I just finished “The Compound Effect” by Darren Hardy and it was a great reminder that success is the sum of a lot of small actions. The author insist that the reader needs to put their nose to the grindstone for an extended period of time before they should expect to see results, although as the title suggests, the results of effort can become more than just cumulative giving an exponential boost to what we’re trying to accomplish. Darren is the mentee of Jim Rohn, a major self-improvement guru I wasn’t familiar with, but may check out.

Here are some of the notable quotes I took away. On tracking key performance indicators:
To help you become aware of your choices, I want you to track every action that relates to the area of your life you want to improve.

On paying attention to who we spend our time with:
I’ve got a neighbor who’s a three-minute friend. For three minutes, we have a great chit-chat, but we wouldn’t mesh for three hours. I can hang out with an old high-school friend for three hours, but he’s not a three-day guy. And, then there are some people I can hang around for a few days, but wouldn’t go on an extended vacation with. Take a look at your relationships and make sure you’re not spending three hours with a three-minute person.
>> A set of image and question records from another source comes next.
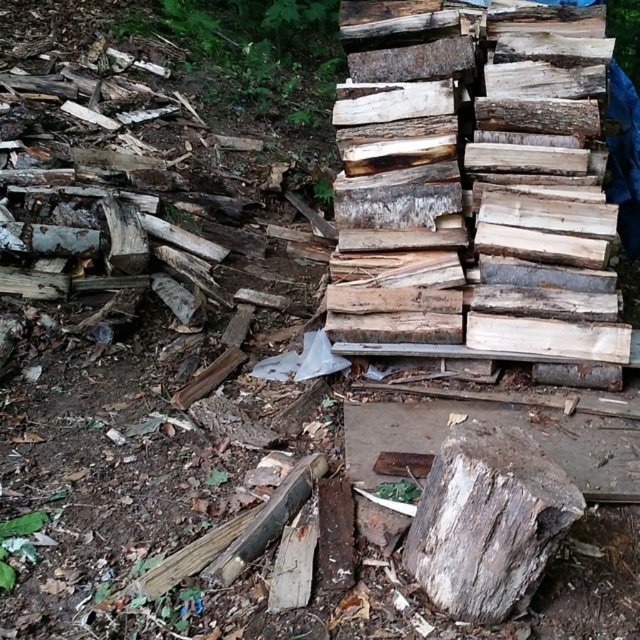
Question: Does weathered wood at upper right appear on the left side of weathered wood stump at center?

Choices:
 (A) yes
 (B) no

Answer: (B)

Question: Among these points, which one is farthest from the camera?

Choices:
 (A) (464, 72)
 (B) (451, 497)

Answer: (A)

Question: Is weathered wood at upper right smaller than weathered wood stump at center?

Choices:
 (A) no
 (B) yes

Answer: (A)

Question: In this image, where is weathered wood at upper right located relative to weathered wood stump at center?

Choices:
 (A) left
 (B) right

Answer: (B)

Question: Which point is farther from the camera taking this photo?

Choices:
 (A) (436, 548)
 (B) (545, 234)

Answer: (B)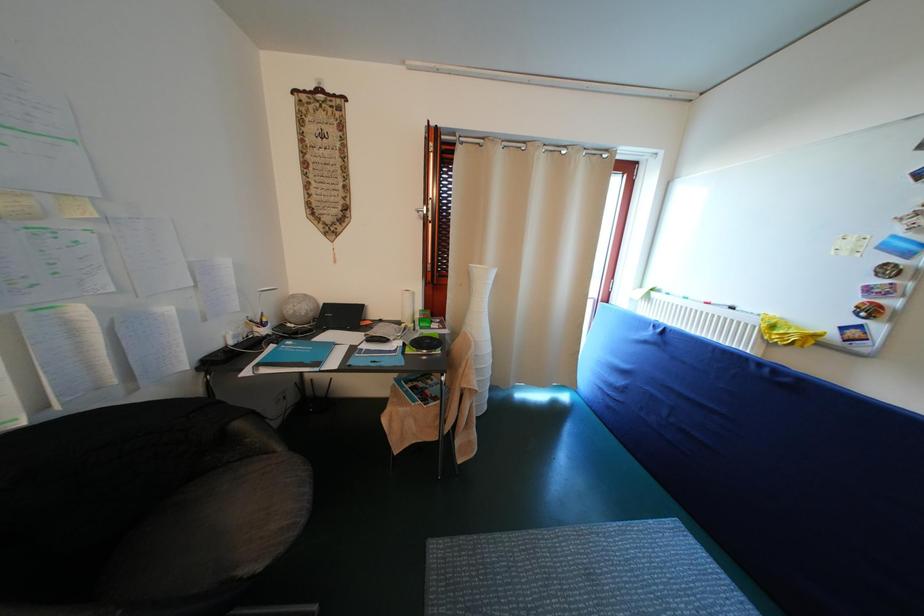
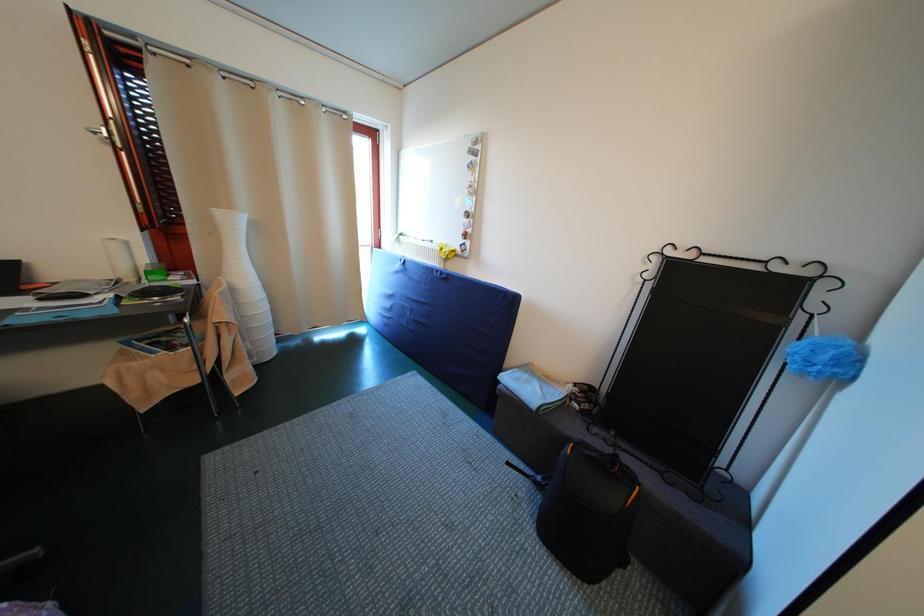
Question: The camera is either moving clockwise (left) or counter-clockwise (right) around the object. The first image is from the beginning of the video and the second image is from the end. Is the camera moving left or right when shooting the video?

Choices:
 (A) Left
 (B) Right

Answer: (A)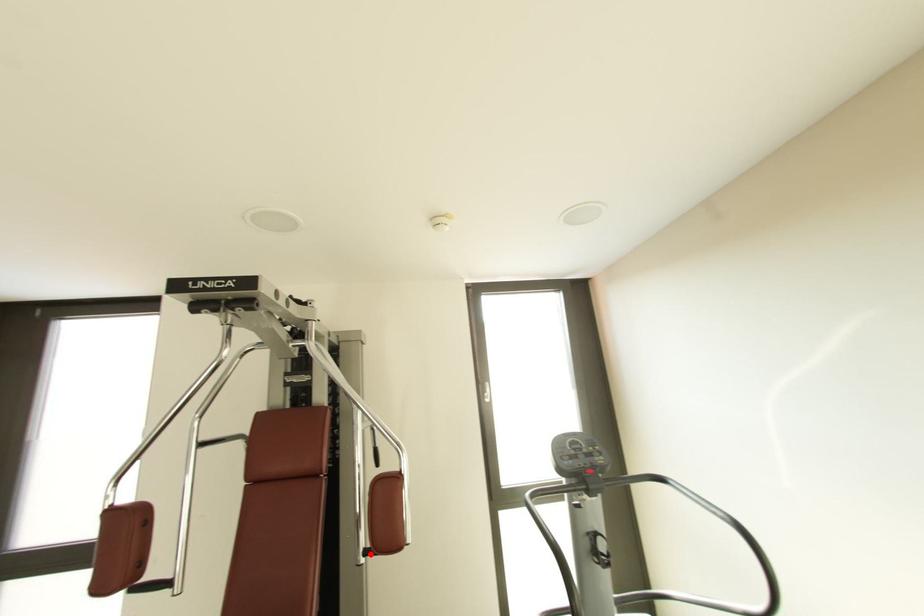
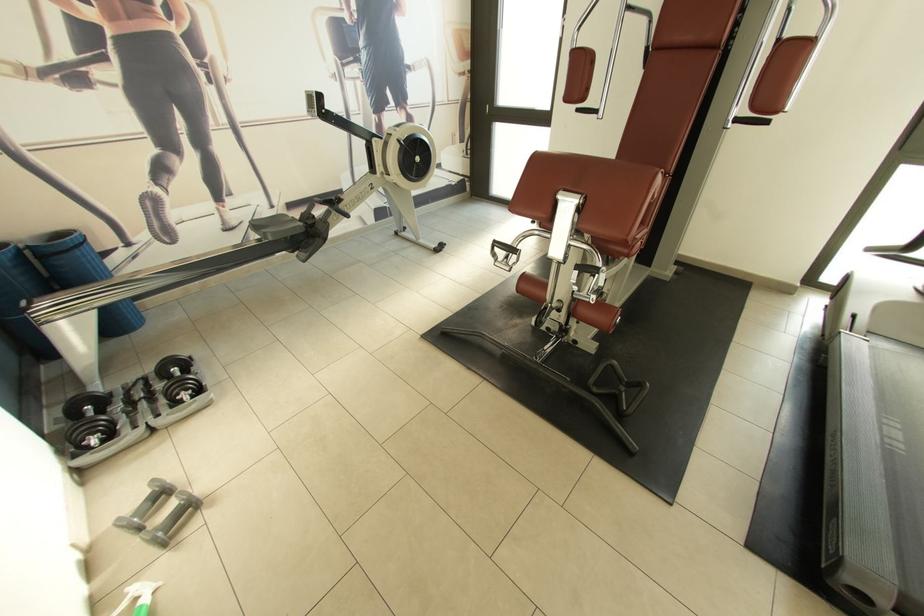
Where in the second image is the point corresponding to the highlighted location from the first image?

(742, 121)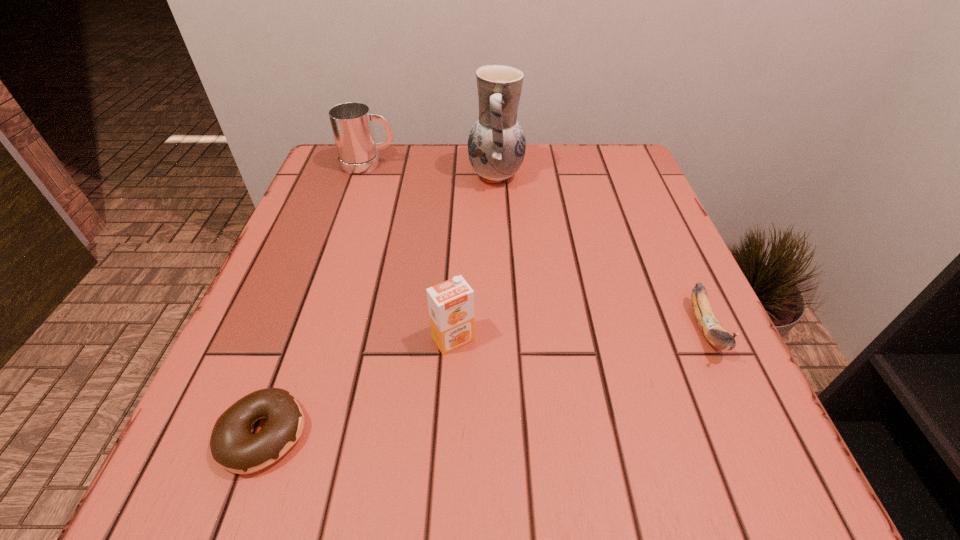
At what (x,y) coordinates should I click in order to perform the action: click on vacant point that satisfies the following two spatial constraints: 1. on the side of the orange juice with the handle; 2. on the left side of the mug. Please return your answer as a coordinate pair (x, y). This screenshot has height=540, width=960. Looking at the image, I should click on [310, 339].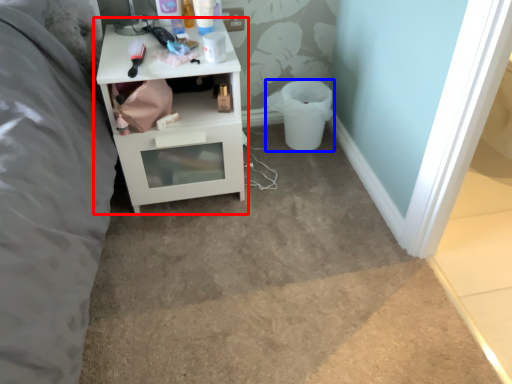
Question: Which point is closer to the camera, nightstand (highlighted by a red box) or toilet bowl (highlighted by a blue box)?

Choices:
 (A) nightstand
 (B) toilet bowl

Answer: (A)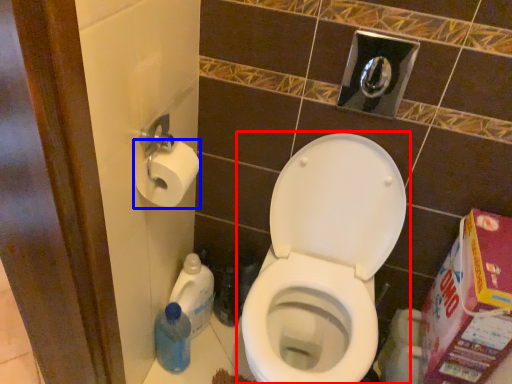
Question: Which object appears closest to the camera in this image, toilet (highlighted by a red box) or toilet paper (highlighted by a blue box)?

Choices:
 (A) toilet
 (B) toilet paper

Answer: (A)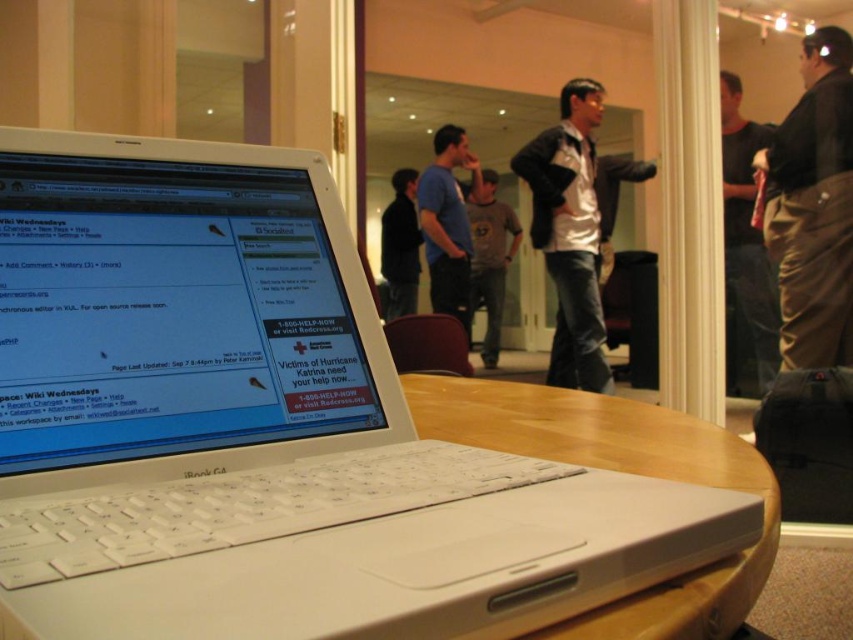
You are organizing a charity event and need to set up a donation station. You have a white plastic laptop at center and brown corduroy pants at right. Where should you place the laptop relative to the pants to ensure it is visible to people entering the room?

The white plastic laptop at center should be placed below the brown corduroy pants at right to ensure it is visible to people entering the room, as the laptop is located below the pants in the scene.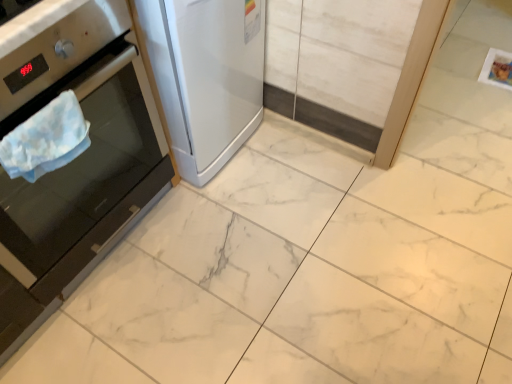
Question: Is stainless steel oven at left, marked as the 1th home appliance in a left-to-right arrangement, inside blue fabric towel at left?

Choices:
 (A) no
 (B) yes

Answer: (A)

Question: Considering the relative sizes of blue fabric towel at left and stainless steel oven at left, the second home appliance viewed from the right, in the image provided, is blue fabric towel at left taller than stainless steel oven at left, the second home appliance viewed from the right,?

Choices:
 (A) no
 (B) yes

Answer: (A)

Question: Does blue fabric towel at left come in front of stainless steel oven at left, the second home appliance viewed from the right?

Choices:
 (A) no
 (B) yes

Answer: (A)

Question: Is blue fabric towel at left at the left side of stainless steel oven at left, marked as the 1th home appliance in a left-to-right arrangement?

Choices:
 (A) yes
 (B) no

Answer: (B)

Question: Does blue fabric towel at left have a smaller size compared to stainless steel oven at left, the second home appliance viewed from the right?

Choices:
 (A) yes
 (B) no

Answer: (A)

Question: From the image's perspective, does blue fabric towel at left appear lower than stainless steel oven at left, the second home appliance viewed from the right?

Choices:
 (A) yes
 (B) no

Answer: (A)

Question: Is satin white refrigerator at left, the 2th home appliance when ordered from left to right, not near blue fabric towel at left?

Choices:
 (A) no
 (B) yes

Answer: (A)

Question: Does satin white refrigerator at left, the 2th home appliance when ordered from left to right, lie behind blue fabric towel at left?

Choices:
 (A) no
 (B) yes

Answer: (B)

Question: Is satin white refrigerator at left, the 2th home appliance when ordered from left to right, thinner than blue fabric towel at left?

Choices:
 (A) yes
 (B) no

Answer: (B)

Question: Considering the relative sizes of satin white refrigerator at left, arranged as the 1th home appliance when viewed from the right, and blue fabric towel at left in the image provided, is satin white refrigerator at left, arranged as the 1th home appliance when viewed from the right, bigger than blue fabric towel at left?

Choices:
 (A) yes
 (B) no

Answer: (A)

Question: From a real-world perspective, is satin white refrigerator at left, arranged as the 1th home appliance when viewed from the right, over blue fabric towel at left?

Choices:
 (A) yes
 (B) no

Answer: (B)

Question: Considering the relative sizes of satin white refrigerator at left, the 2th home appliance when ordered from left to right, and blue fabric towel at left in the image provided, is satin white refrigerator at left, the 2th home appliance when ordered from left to right, smaller than blue fabric towel at left?

Choices:
 (A) yes
 (B) no

Answer: (B)

Question: Would you consider satin white refrigerator at left, arranged as the 1th home appliance when viewed from the right, to be distant from stainless steel oven at left, the second home appliance viewed from the right?

Choices:
 (A) no
 (B) yes

Answer: (A)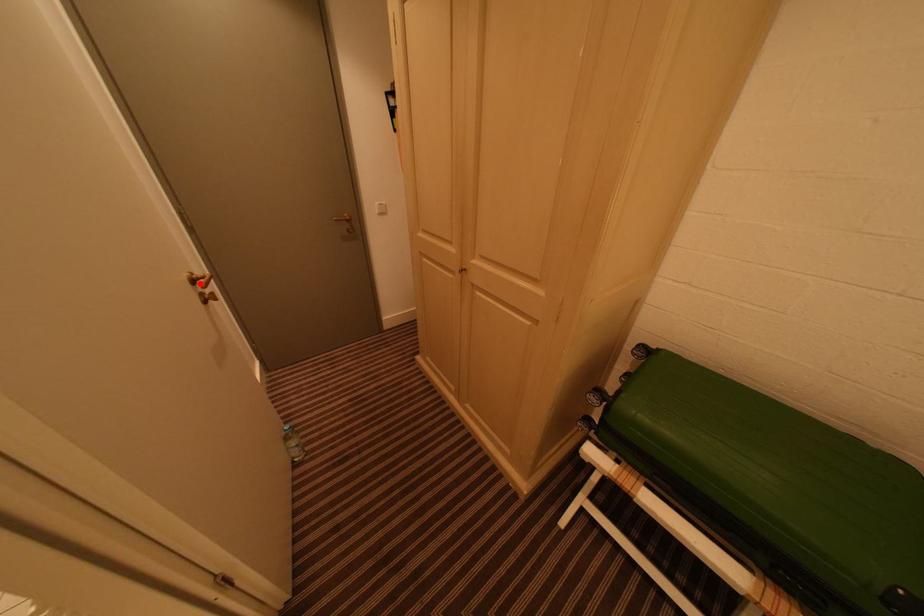
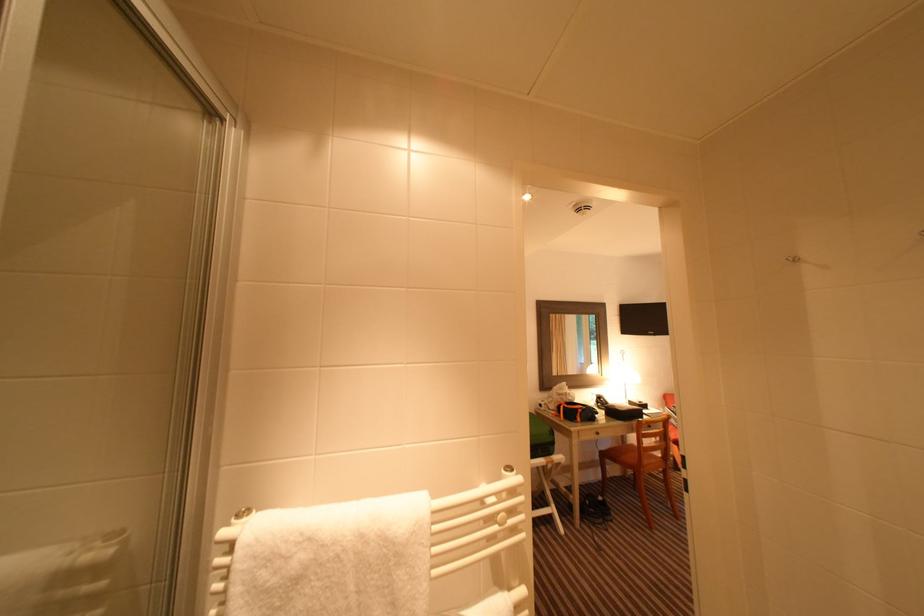
Question: I am providing you with two images of the same scene from different viewpoints. A red point is marked on the first image. Is the red point's position out of view in image 2?

Choices:
 (A) Yes
 (B) No

Answer: (A)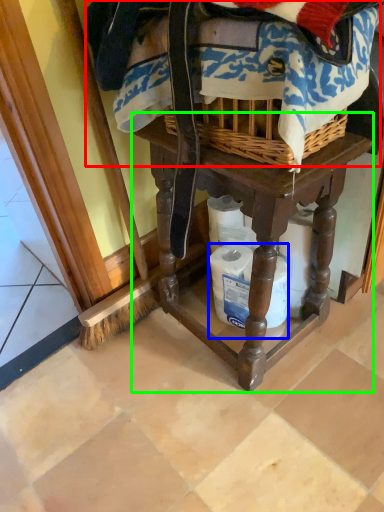
Question: Which object is positioned closest to clothing (highlighted by a red box)? Select from toilet paper (highlighted by a blue box) and furniture (highlighted by a green box).

Choices:
 (A) toilet paper
 (B) furniture

Answer: (B)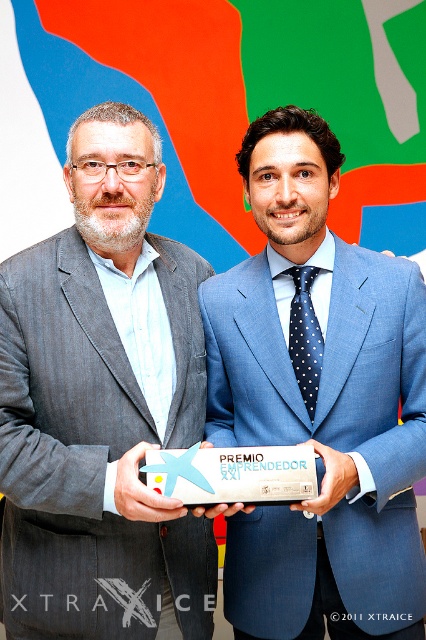
You are a photographer taking a portrait of the two men. You need to ensure the white plastic plaque at center and the dark blue dotted tie at center are clearly visible in the frame. Based on their positions, which one should you focus on first to ensure both are in focus?

The white plastic plaque at center is to the left of the dark blue dotted tie at center, so focusing on the white plastic plaque at center first will help ensure both are in focus since it is closer to the camera.

From the picture: You are an event organizer who needs to adjust the lighting for a photo shoot. You want to ensure that the white plastic plaque at center and the dark blue dotted tie at center are both clearly visible. Which object should you focus the light on first to ensure it doesn

The dark blue dotted tie at center should be focused on first because it is taller than the white plastic plaque at center, so it requires more light to capture its full height in the photo.

You are a photographer standing at the center of the room. You need to position yourself so that the blue woolen suit at center is in the exact center of your camera frame. What adjustment should you make to your current position?

The blue woolen suit at center is already at the center of the frame since its 2D location is at point (336,412), which is the center point of the image coordinate system.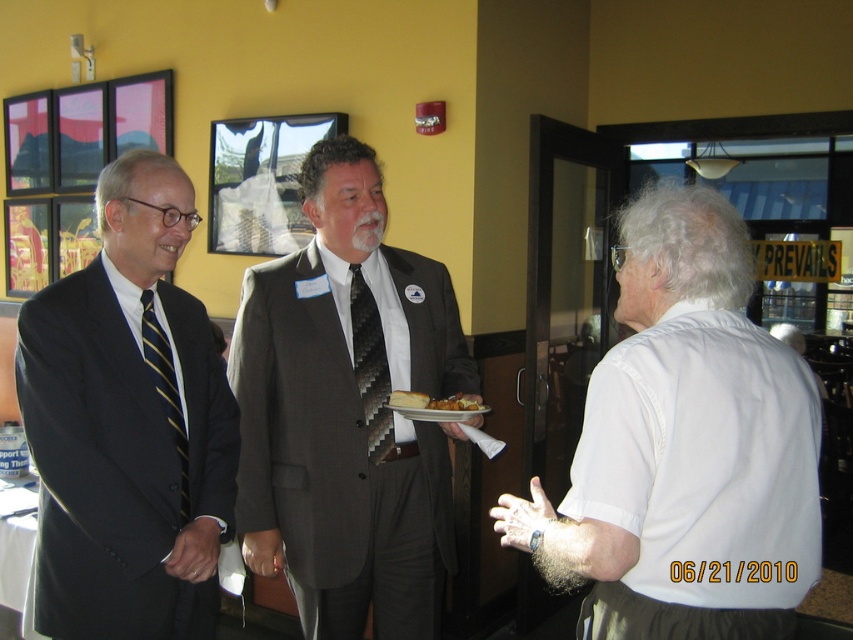
Which is below, black textured tie at center or striped silk tie at left?

striped silk tie at left is below.

Between black textured tie at center and striped silk tie at left, which one has more height?

Standing taller between the two is striped silk tie at left.

Between point (355, 349) and point (154, 365), which one is positioned in front?

Positioned in front is point (154, 365).

Find the location of `black textured tie at center`. black textured tie at center is located at coordinates (370, 368).

Is white cotton shirt at right further to the viewer compared to black textured tie at center?

No, white cotton shirt at right is closer to the viewer.

Between point (683, 449) and point (370, 314), which one is positioned behind?

The point (370, 314) is behind.

Identify the location of white cotton shirt at right. (683, 448).

What do you see at coordinates (347, 412) in the screenshot?
I see `gray suit at center` at bounding box center [347, 412].

Looking at this image, how far apart are gray suit at center and striped silk tie at left?

They are 19.05 inches apart.

Is point (430, 637) closer to camera compared to point (148, 362)?

That is False.

Where is `gray suit at center`? gray suit at center is located at coordinates (347, 412).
On asking others to help improve ourselves:
I have a serious challenge for you if you’re up for it. Want real feedback? Find people who care enough about you to be brutally honest with you. Ask them these questions: “How do I show up to you? What do you think my strengths are? In what areas do you think I can improve? Where do you think I sabotage myself? What’s one thing I can stop doing that would benefit me the most? What’s the one thing I should start doing?”

On paying attention to whether our environment is supportive:
The dream in your heart may be bigger than the environment in which you find yourself. Sometimes you have to get out of that environment to see that dream fulfilled. It’s like planting an oak sapling in a pot. Once it becomes rootbound, its growth is limited. It needs a great space to become a mighty oak. So do you.